WHAT TO PRODUCE => Each entry below should be restated word for word, without any picture it contains.
RECORD SET Start Marker
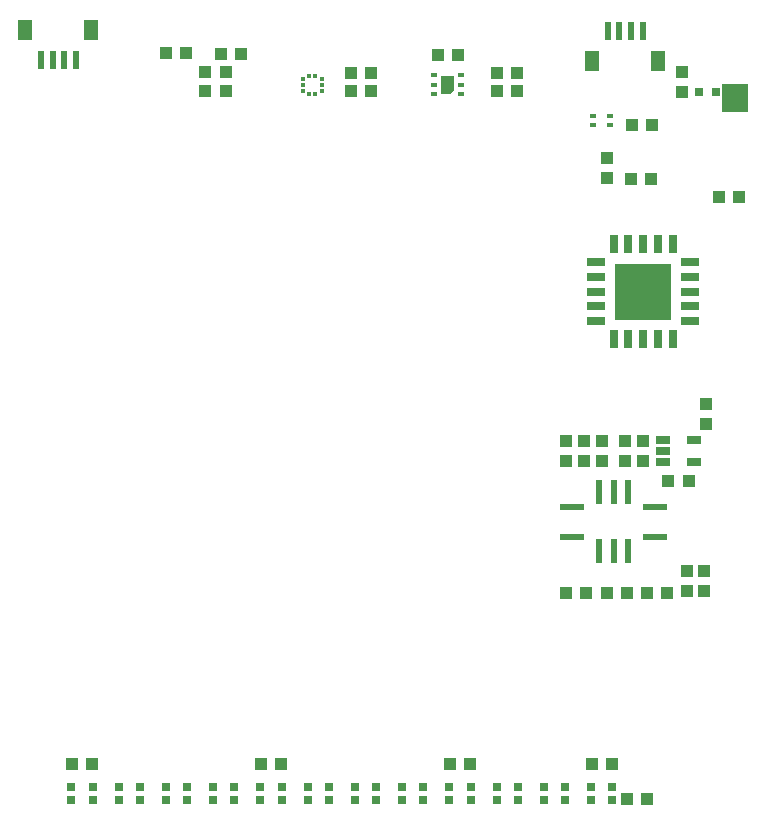
<source format=gbr>
G04 EAGLE Gerber RS-274X export*
G75*
%MOMM*%
%FSLAX34Y34*%
%LPD*%
%INSolderpaste Top*%
%IPPOS*%
%AMOC8*
5,1,8,0,0,1.08239X$1,22.5*%
G01*
%ADD10R,1.100000X1.000000*%
%ADD11R,0.600000X1.550000*%
%ADD12R,1.200000X1.800000*%
%ADD13R,1.000000X1.100000*%
%ADD14R,0.800000X0.800000*%
%ADD15R,2.235200X2.489200*%
%ADD16R,0.550000X0.400000*%
%ADD17R,0.800000X1.500000*%
%ADD18R,1.500000X0.800000*%
%ADD19R,4.800000X4.800000*%
%ADD20R,0.300000X0.325000*%
%ADD21R,0.325000X0.300000*%
%ADD22R,0.600000X2.000000*%
%ADD23R,2.000000X0.600000*%
%ADD24R,1.200000X0.700000*%
%ADD25R,0.700000X0.700000*%
%ADD26R,0.500000X0.300000*%

G36*
X441771Y617467D02*
X441771Y617467D01*
X441785Y617465D01*
X444785Y620465D01*
X444787Y620483D01*
X444797Y620491D01*
X444794Y620496D01*
X444799Y620500D01*
X444799Y632500D01*
X444763Y632547D01*
X444756Y632542D01*
X444750Y632549D01*
X434250Y632549D01*
X434203Y632513D01*
X434208Y632506D01*
X434201Y632500D01*
X434201Y617500D01*
X434237Y617453D01*
X434244Y617458D01*
X434250Y617451D01*
X441750Y617451D01*
X441771Y617467D01*
G37*
D10*
X264600Y651500D03*
X247600Y651500D03*
X200900Y651600D03*
X217900Y651600D03*
D11*
X595000Y670740D03*
X585000Y670740D03*
X605000Y670740D03*
X575000Y670740D03*
D12*
X562000Y645258D03*
X618000Y645258D03*
D11*
X105000Y645760D03*
X115000Y645760D03*
X95000Y645760D03*
X125000Y645760D03*
D12*
X138000Y671242D03*
X82000Y671242D03*
D13*
X638000Y619000D03*
X638000Y636000D03*
D14*
X667000Y619000D03*
X652000Y619000D03*
D15*
X683000Y614000D03*
D16*
X451000Y617000D03*
X451000Y625000D03*
X451000Y633000D03*
X428000Y633000D03*
X428000Y625000D03*
X428000Y617000D03*
D17*
X580000Y410000D03*
X592500Y410000D03*
X605000Y410000D03*
X617500Y410000D03*
X630000Y410000D03*
D18*
X645000Y425000D03*
X645000Y437500D03*
X645000Y450000D03*
X645000Y462500D03*
X645000Y475000D03*
D17*
X630000Y490000D03*
X617500Y490000D03*
X605000Y490000D03*
X592500Y490000D03*
X580000Y490000D03*
D18*
X565000Y475000D03*
X565000Y462500D03*
X565000Y450000D03*
X565000Y437500D03*
X565000Y425000D03*
D19*
X605000Y450000D03*
D20*
X327500Y632500D03*
X322500Y632500D03*
D21*
X317250Y630000D03*
X317250Y625000D03*
X317250Y620000D03*
D20*
X322500Y617500D03*
X327500Y617500D03*
D21*
X332750Y620000D03*
X332750Y625000D03*
X332750Y630000D03*
D10*
X251500Y635500D03*
X234500Y635500D03*
X234500Y620000D03*
X251500Y620000D03*
X358000Y620000D03*
X375000Y620000D03*
X358000Y635000D03*
X375000Y635000D03*
X431500Y650000D03*
X448500Y650000D03*
X498500Y620000D03*
X481500Y620000D03*
X481500Y635000D03*
X498500Y635000D03*
X594500Y545500D03*
X611500Y545500D03*
X669000Y530000D03*
X686000Y530000D03*
D13*
X574500Y546000D03*
X574500Y563000D03*
D22*
X592500Y280000D03*
X580000Y280000D03*
X567500Y280000D03*
D23*
X545000Y267700D03*
X545000Y242300D03*
D22*
X567500Y230000D03*
X580000Y230000D03*
X592500Y230000D03*
D23*
X615000Y242300D03*
X615000Y267700D03*
D13*
X540000Y306500D03*
X540000Y323500D03*
X555000Y306500D03*
X555000Y323500D03*
X570000Y306500D03*
X570000Y323500D03*
D24*
X621999Y324500D03*
X621999Y315000D03*
X621999Y305500D03*
X648001Y305500D03*
X648001Y324500D03*
D10*
X643500Y290000D03*
X626500Y290000D03*
D13*
X658500Y338000D03*
X658500Y355000D03*
X590000Y323500D03*
X590000Y306500D03*
X605000Y323500D03*
X605000Y306500D03*
D10*
X574500Y195000D03*
X591500Y195000D03*
X608500Y195000D03*
X625500Y195000D03*
X557000Y195000D03*
X540000Y195000D03*
D13*
X642000Y196500D03*
X642000Y213500D03*
X657000Y196500D03*
X657000Y213500D03*
D25*
X561000Y30500D03*
X561000Y19500D03*
X579000Y19500D03*
X579000Y30500D03*
X521000Y30500D03*
X521000Y19500D03*
X539000Y19500D03*
X539000Y30500D03*
X481000Y30500D03*
X481000Y19500D03*
X499000Y19500D03*
X499000Y30500D03*
X441000Y30500D03*
X441000Y19500D03*
X459000Y19500D03*
X459000Y30500D03*
X401000Y30500D03*
X401000Y19500D03*
X419000Y19500D03*
X419000Y30500D03*
X361000Y30500D03*
X361000Y19500D03*
X379000Y19500D03*
X379000Y30500D03*
X321000Y30500D03*
X321000Y19500D03*
X339000Y19500D03*
X339000Y30500D03*
X281000Y30500D03*
X281000Y19500D03*
X299000Y19500D03*
X299000Y30500D03*
X121000Y30500D03*
X121000Y19500D03*
X139000Y19500D03*
X139000Y30500D03*
X161000Y30500D03*
X161000Y19500D03*
X179000Y19500D03*
X179000Y30500D03*
X201000Y30500D03*
X201000Y19500D03*
X219000Y19500D03*
X219000Y30500D03*
X241000Y30500D03*
X241000Y19500D03*
X259000Y19500D03*
X259000Y30500D03*
D10*
X138500Y50000D03*
X121500Y50000D03*
X298500Y50000D03*
X281500Y50000D03*
X458500Y50000D03*
X441500Y50000D03*
X578500Y50000D03*
X561500Y50000D03*
X591500Y20000D03*
X608500Y20000D03*
D26*
X563000Y599000D03*
X563000Y591000D03*
X577000Y591000D03*
X577000Y599000D03*
D10*
X595500Y591000D03*
X612500Y591000D03*
M02*

</source>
RECORD SET End Marker
RESPONSE BELOW =>
<source format=gbr>
G04 EAGLE Gerber RS-274X export*
G75*
%MOMM*%
%FSLAX34Y34*%
%LPD*%
%INSolderpaste Top*%
%IPPOS*%
%AMOC8*
5,1,8,0,0,1.08239X$1,22.5*%
G01*
%ADD10R,1.100000X1.000000*%
%ADD11R,0.600000X1.550000*%
%ADD12R,1.200000X1.800000*%
%ADD13R,1.000000X1.100000*%
%ADD14R,0.800000X0.800000*%
%ADD15R,2.235200X2.489200*%
%ADD16R,0.550000X0.400000*%
%ADD17R,0.800000X1.500000*%
%ADD18R,1.500000X0.800000*%
%ADD19R,4.800000X4.800000*%
%ADD20R,0.300000X0.325000*%
%ADD21R,0.325000X0.300000*%
%ADD22R,0.600000X2.000000*%
%ADD23R,2.000000X0.600000*%
%ADD24R,1.200000X0.700000*%
%ADD25R,0.700000X0.700000*%
%ADD26R,0.500000X0.300000*%

G36*
X441771Y617467D02*
X441771Y617467D01*
X441785Y617465D01*
X444785Y620465D01*
X444787Y620483D01*
X444797Y620491D01*
X444794Y620496D01*
X444799Y620500D01*
X444799Y632500D01*
X444763Y632547D01*
X444756Y632542D01*
X444750Y632549D01*
X434250Y632549D01*
X434203Y632513D01*
X434208Y632506D01*
X434201Y632500D01*
X434201Y617500D01*
X434237Y617453D01*
X434244Y617458D01*
X434250Y617451D01*
X441750Y617451D01*
X441771Y617467D01*
G37*
D10*
X264600Y651500D03*
X247600Y651500D03*
X200900Y651600D03*
X217900Y651600D03*
D11*
X595000Y670740D03*
X585000Y670740D03*
X605000Y670740D03*
X575000Y670740D03*
D12*
X562000Y645258D03*
X618000Y645258D03*
D11*
X105000Y645760D03*
X115000Y645760D03*
X95000Y645760D03*
X125000Y645760D03*
D12*
X138000Y671242D03*
X82000Y671242D03*
D13*
X638000Y619000D03*
X638000Y636000D03*
D14*
X667000Y619000D03*
X652000Y619000D03*
D15*
X683000Y614000D03*
D16*
X451000Y617000D03*
X451000Y625000D03*
X451000Y633000D03*
X428000Y633000D03*
X428000Y625000D03*
X428000Y617000D03*
D17*
X580000Y410000D03*
X592500Y410000D03*
X605000Y410000D03*
X617500Y410000D03*
X630000Y410000D03*
D18*
X645000Y425000D03*
X645000Y437500D03*
X645000Y450000D03*
X645000Y462500D03*
X645000Y475000D03*
D17*
X630000Y490000D03*
X617500Y490000D03*
X605000Y490000D03*
X592500Y490000D03*
X580000Y490000D03*
D18*
X565000Y475000D03*
X565000Y462500D03*
X565000Y450000D03*
X565000Y437500D03*
X565000Y425000D03*
D19*
X605000Y450000D03*
D20*
X327500Y632500D03*
X322500Y632500D03*
D21*
X317250Y630000D03*
X317250Y625000D03*
X317250Y620000D03*
D20*
X322500Y617500D03*
X327500Y617500D03*
D21*
X332750Y620000D03*
X332750Y625000D03*
X332750Y630000D03*
D10*
X251500Y635500D03*
X234500Y635500D03*
X234500Y620000D03*
X251500Y620000D03*
X358000Y620000D03*
X375000Y620000D03*
X358000Y635000D03*
X375000Y635000D03*
X431500Y650000D03*
X448500Y650000D03*
X498500Y620000D03*
X481500Y620000D03*
X481500Y635000D03*
X498500Y635000D03*
X594500Y545500D03*
X611500Y545500D03*
X669000Y530000D03*
X686000Y530000D03*
D13*
X574500Y546000D03*
X574500Y563000D03*
D22*
X592500Y280000D03*
X580000Y280000D03*
X567500Y280000D03*
D23*
X545000Y267700D03*
X545000Y242300D03*
D22*
X567500Y230000D03*
X580000Y230000D03*
X592500Y230000D03*
D23*
X615000Y242300D03*
X615000Y267700D03*
D13*
X540000Y306500D03*
X540000Y323500D03*
X555000Y306500D03*
X555000Y323500D03*
X570000Y306500D03*
X570000Y323500D03*
D24*
X621999Y324500D03*
X621999Y315000D03*
X621999Y305500D03*
X648001Y305500D03*
X648001Y324500D03*
D10*
X643500Y290000D03*
X626500Y290000D03*
D13*
X658500Y338000D03*
X658500Y355000D03*
X590000Y323500D03*
X590000Y306500D03*
X605000Y323500D03*
X605000Y306500D03*
D10*
X574500Y195000D03*
X591500Y195000D03*
X608500Y195000D03*
X625500Y195000D03*
X557000Y195000D03*
X540000Y195000D03*
D13*
X642000Y196500D03*
X642000Y213500D03*
X657000Y196500D03*
X657000Y213500D03*
D25*
X561000Y30500D03*
X561000Y19500D03*
X579000Y19500D03*
X579000Y30500D03*
X521000Y30500D03*
X521000Y19500D03*
X539000Y19500D03*
X539000Y30500D03*
X481000Y30500D03*
X481000Y19500D03*
X499000Y19500D03*
X499000Y30500D03*
X441000Y30500D03*
X441000Y19500D03*
X459000Y19500D03*
X459000Y30500D03*
X401000Y30500D03*
X401000Y19500D03*
X419000Y19500D03*
X419000Y30500D03*
X361000Y30500D03*
X361000Y19500D03*
X379000Y19500D03*
X379000Y30500D03*
X321000Y30500D03*
X321000Y19500D03*
X339000Y19500D03*
X339000Y30500D03*
X281000Y30500D03*
X281000Y19500D03*
X299000Y19500D03*
X299000Y30500D03*
X121000Y30500D03*
X121000Y19500D03*
X139000Y19500D03*
X139000Y30500D03*
X161000Y30500D03*
X161000Y19500D03*
X179000Y19500D03*
X179000Y30500D03*
X201000Y30500D03*
X201000Y19500D03*
X219000Y19500D03*
X219000Y30500D03*
X241000Y30500D03*
X241000Y19500D03*
X259000Y19500D03*
X259000Y30500D03*
D10*
X138500Y50000D03*
X121500Y50000D03*
X298500Y50000D03*
X281500Y50000D03*
X458500Y50000D03*
X441500Y50000D03*
X578500Y50000D03*
X561500Y50000D03*
X591500Y20000D03*
X608500Y20000D03*
D26*
X563000Y599000D03*
X563000Y591000D03*
X577000Y591000D03*
X577000Y599000D03*
D10*
X595500Y591000D03*
X612500Y591000D03*
M02*

</source>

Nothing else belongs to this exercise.